To do
Type out each record word for word. Pictures stay out.

Supplied information Start Marker

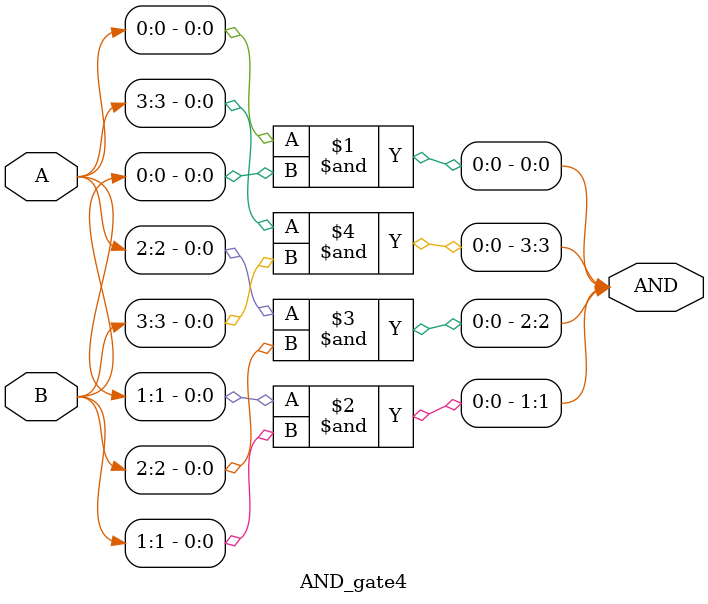
<source format=v>
`timescale 1ns / 1ps

module AND_gate4(
input [3:0]A,
input [3:0]B,
output [3:0]AND
    );
    
    and A0(AND[0],A[0],B[0]);
    and A1(AND[1],A[1],B[1]);
    and A2(AND[2],A[2],B[2]);
    and A3(AND[3],A[3],B[3]);
    
endmodule

</source>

Supplied information End Marker

Task result
<source format=v>
`timescale 1ns / 1ps

module AND_gate4(
input [3:0]A,
input [3:0]B,
output [3:0]AND
    );
    
    and A0(AND[0],A[0],B[0]);
    and A1(AND[1],A[1],B[1]);
    and A2(AND[2],A[2],B[2]);
    and A3(AND[3],A[3],B[3]);
    
endmodule

</source>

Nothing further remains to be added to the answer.